Friday, November 23, 2007

The Night Before Thanksgiving and No Wine

Somehow, despite my well documented interests and habits, the 21st of November arrived and we had no wine appropriate for Thanksgiving dinner. Last year, we nipped this problem in the bud by hosting a kegger. But we'd committed to bringing something red and something bubbly this time around. So at 6:00pm on the day before Thanksgiving, Axel and I headed down to Lakeshore Avenue with a $50.00 budget.

This didn't necessarily mean that I was phoning it in. On the north side of Lakeshore Avenue, across the street from Blockbuster Video sits the shoe-box sized Buckingham Wine and Spirits. You can drop by there now and pick up a bottle of Opus One or Silver Oak, something from Praeger Port Works, or a bottle of Rosenblum's Rockpile Road Zinfandel. Until recently you could even pick up a few bottles of Williams Selyem Pinot. Someone seems to have rescued those from the dusty shelves opposite the beer cooler.

Still, I figured I should check out the wine aisle of the new Trader Joe's. During a recent hotel stay in Santa Rosa I'd grabbed a bottle of England-Shaw Vineyard Syrah there, and it was good enough that when I spilled the little plastic cup of it that I was drinking on a hotel patio I nearly wept.

The Lake Shore Trader Joe's opened on October 26. On weekdays in the half hour before nine, you can see people queueing up outside the front door. I've dropped by a couple of times to pick up 3.00 goat cheese and it is almost always busy.
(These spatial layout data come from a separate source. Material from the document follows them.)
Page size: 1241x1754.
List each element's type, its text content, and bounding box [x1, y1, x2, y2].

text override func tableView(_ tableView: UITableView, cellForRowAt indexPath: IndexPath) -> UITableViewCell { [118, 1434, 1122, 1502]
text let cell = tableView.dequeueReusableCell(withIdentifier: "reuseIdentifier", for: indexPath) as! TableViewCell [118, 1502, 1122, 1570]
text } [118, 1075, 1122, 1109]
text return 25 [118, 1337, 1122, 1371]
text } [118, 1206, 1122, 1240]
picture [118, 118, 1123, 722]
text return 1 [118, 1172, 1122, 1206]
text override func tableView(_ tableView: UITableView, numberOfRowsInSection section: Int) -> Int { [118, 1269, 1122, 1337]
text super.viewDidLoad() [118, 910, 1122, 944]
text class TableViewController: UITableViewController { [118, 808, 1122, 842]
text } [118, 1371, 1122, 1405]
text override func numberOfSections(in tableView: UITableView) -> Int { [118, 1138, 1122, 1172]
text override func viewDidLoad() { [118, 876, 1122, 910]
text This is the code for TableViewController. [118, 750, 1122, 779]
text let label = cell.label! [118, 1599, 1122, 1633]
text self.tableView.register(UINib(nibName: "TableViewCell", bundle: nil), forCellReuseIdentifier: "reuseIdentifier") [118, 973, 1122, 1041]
The night before Thanksgiving, no fewer then 10 people were milling in the wine aisle. Someone had managed to get the attention of the "wine guy". As soon as he spoke, every prospective wine buyer in the store took a step toward him. As we walked toward the exit I could hear him saying, "Spicy? This one is the least spicy. This one is spicier, and this one is really spicy."

At Buckingham, the guy behind the counter tried to get Axel to wave at him. I took a while to browse, before deciding on a 1999 Anzivino Gattinara and a non-vintage Beaumont des Crayères Champagne. You never really know how its going to go there. If the 8 year old bottle of some obscure nebbiolo is gonna pan out. I wasn't sure even after Googling. Most pages described the wine as dry and complex, garnet tending toward orange. It was great with turkey, and the lightest of three reds we had. Considerably more austere than the Ici/La Bas Les Reveles pinot.